§ **PASSAGE SHOWN**
=-=-=

I'm going to sound like an outlier, but I felt thoroughly fulfilled socially at Princeton. My Blackness was never a problem. Most black folk I've talked with always have something negative to say about the Princeton experience -- in fact, everything they say is negative. They often claim to have been depressed by the environment, and in particular, by the social scene, including the "nonexistent" dating scene.
When it came to the racial and ethnic makeup, I felt the numbers weren't so bad. I'd done my research, and there seemed to be plenty enough blacks. It's an Ivy League school, not an HBCU. What do people expect?
- Jared, Class of 2013
"I FEEL LIKE I'M NOT 'BLACK ENOUGH' FOR BLACK WOMEN TO FIND ME ATTRACTIVE"
I'm frustratingly shy when it comes to girls, I don't drink and casual hookups personally aren't for me so I actually haven't had any relationships or hookups at Princeton. However I think my status as a black man also holds me back from being more social around girls. I tend to think compared to the athletes, I'm "not black enough" or impressive enough for black women to find me attractive. I have also heard non-black girls expressing how their parents wouldn't want them to get involved with a black man so that makes me more hesitant to approach them as well. While every guy has a fear of being rejected, I'm jealous that my white friends will rarely ever wonder "I wonder if she likes white guys" when talking to a girl. Also I feel the quiet pressure from my parents to date a black woman while I know my sisters are under no such expectation. While I know they will happily accept a relationship with a non-black person if that woman loved me, I'm also well aware of the stereotype of academically accomplished black men marrying white women.

=-=-=

(Dataset records)
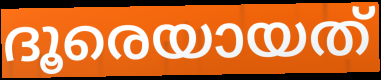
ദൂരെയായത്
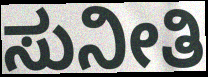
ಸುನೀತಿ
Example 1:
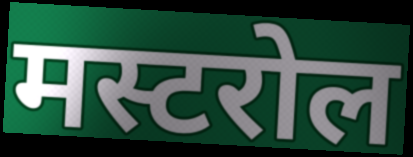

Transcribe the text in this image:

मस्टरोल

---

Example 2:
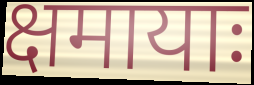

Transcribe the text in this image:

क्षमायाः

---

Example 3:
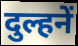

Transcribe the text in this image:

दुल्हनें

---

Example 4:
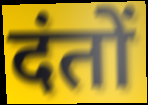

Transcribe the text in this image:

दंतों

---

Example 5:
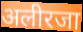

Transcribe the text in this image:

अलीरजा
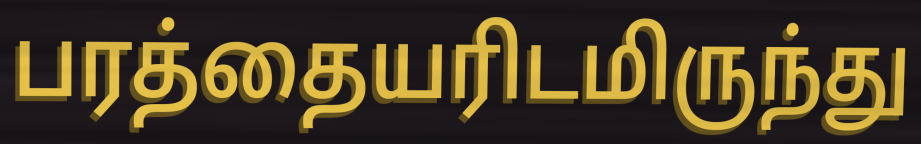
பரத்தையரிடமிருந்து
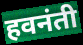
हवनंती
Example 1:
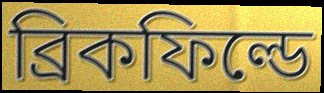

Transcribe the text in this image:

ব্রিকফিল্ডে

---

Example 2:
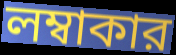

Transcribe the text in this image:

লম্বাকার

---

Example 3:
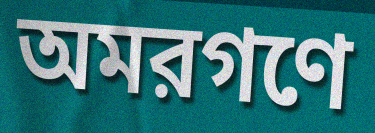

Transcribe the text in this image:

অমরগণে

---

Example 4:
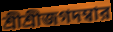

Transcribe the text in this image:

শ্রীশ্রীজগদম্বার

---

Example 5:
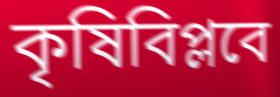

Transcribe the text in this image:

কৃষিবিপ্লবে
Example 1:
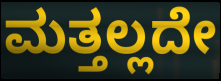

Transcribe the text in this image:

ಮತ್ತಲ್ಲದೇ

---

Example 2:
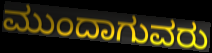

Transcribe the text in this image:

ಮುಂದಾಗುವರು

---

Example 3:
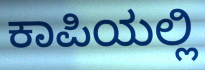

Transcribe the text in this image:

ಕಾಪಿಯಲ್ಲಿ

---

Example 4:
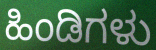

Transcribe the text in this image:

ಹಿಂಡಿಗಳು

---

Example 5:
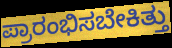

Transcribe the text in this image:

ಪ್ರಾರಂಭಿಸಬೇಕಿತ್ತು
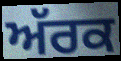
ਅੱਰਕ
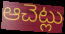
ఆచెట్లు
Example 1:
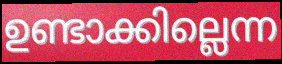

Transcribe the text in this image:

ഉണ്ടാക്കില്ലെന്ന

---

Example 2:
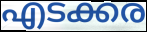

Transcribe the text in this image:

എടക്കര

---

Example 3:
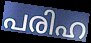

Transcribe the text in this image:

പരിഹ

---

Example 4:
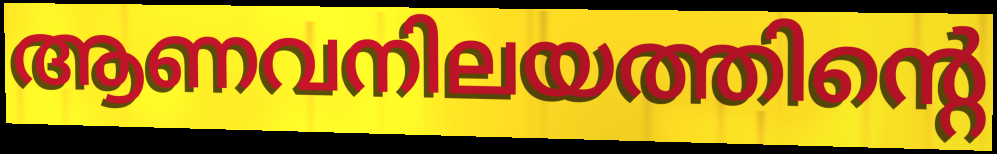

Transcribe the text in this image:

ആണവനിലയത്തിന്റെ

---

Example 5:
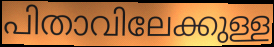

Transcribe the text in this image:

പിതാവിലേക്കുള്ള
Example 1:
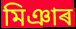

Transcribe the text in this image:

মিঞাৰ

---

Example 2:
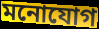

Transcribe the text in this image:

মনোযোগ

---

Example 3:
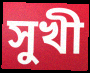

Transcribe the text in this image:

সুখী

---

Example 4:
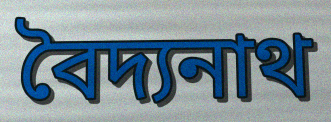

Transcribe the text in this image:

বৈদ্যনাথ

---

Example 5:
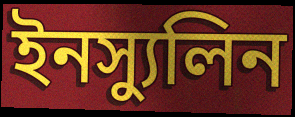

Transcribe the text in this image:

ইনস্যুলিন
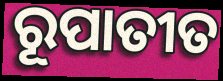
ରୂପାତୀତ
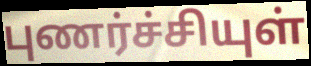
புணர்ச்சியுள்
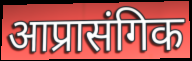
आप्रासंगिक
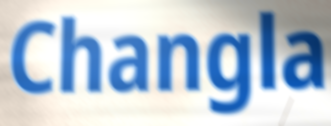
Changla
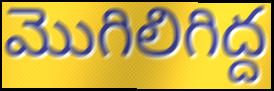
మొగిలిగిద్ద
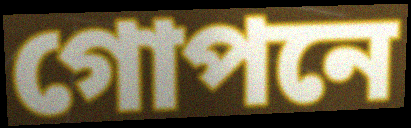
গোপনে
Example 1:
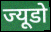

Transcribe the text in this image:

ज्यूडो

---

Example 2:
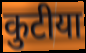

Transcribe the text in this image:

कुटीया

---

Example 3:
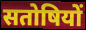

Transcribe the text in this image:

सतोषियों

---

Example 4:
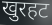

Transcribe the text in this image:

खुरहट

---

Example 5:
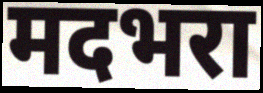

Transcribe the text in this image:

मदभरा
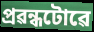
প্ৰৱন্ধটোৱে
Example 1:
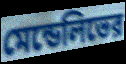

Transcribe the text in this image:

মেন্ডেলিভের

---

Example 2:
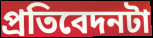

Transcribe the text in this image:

=-=-=

§ **EXERCISE REQUIREMENTS**
a) Reproduce the passage about Black students at Princeton, starting with "When it came" and going on through "do people expect?".
b) Resume the passage about Black students' social lives at Princeton from where it stops.

§ **WRITTEN ANSWERS**
a)
When it came to the racial and ethnic makeup, I felt the numbers weren't so bad. I'd done my research, and there seemed to be plenty enough blacks. It's an Ivy League school, not an HBCU. What do people expect?

b)
- Anonymous, Class of 2015
ONE OF THE "MOST DRASTIC SOCIAL CHANGES I'VE EVER EXPERIENCED"
I made the transition to a graduate program at Princeton from Morehouse College, an HBCU. It was one of the most drastic social changes I've ever experienced. I expected that Princeton would have a different social environment, but I didn't realize the extent of alienation and isolation I would experience. At Morehouse I was a part of a supportive community with culturally and socially similar individuals, but I found that these factors were not present in Princeton.
I feel responsible for proving that minorities deserve opportunities at elite research institutions. I feel constant pressure to justify my existence with every research talk, seminar, or one on one interaction. As one of the only black men in my program my opinions and interactions can often be perceived as the thoughts, skills, and abilities of other minorities. Even with success, I find it hard to change people's preconceived notions. However, I have no regrets, and I do feel fortunate to attend and learn from some of the best scholars in the world.
- Colin, PhD Candidate 2016
Surely, there are many other silenced groups who don't speak out about their daily experiences at such institutions. Let's start the dialogue. Share yours.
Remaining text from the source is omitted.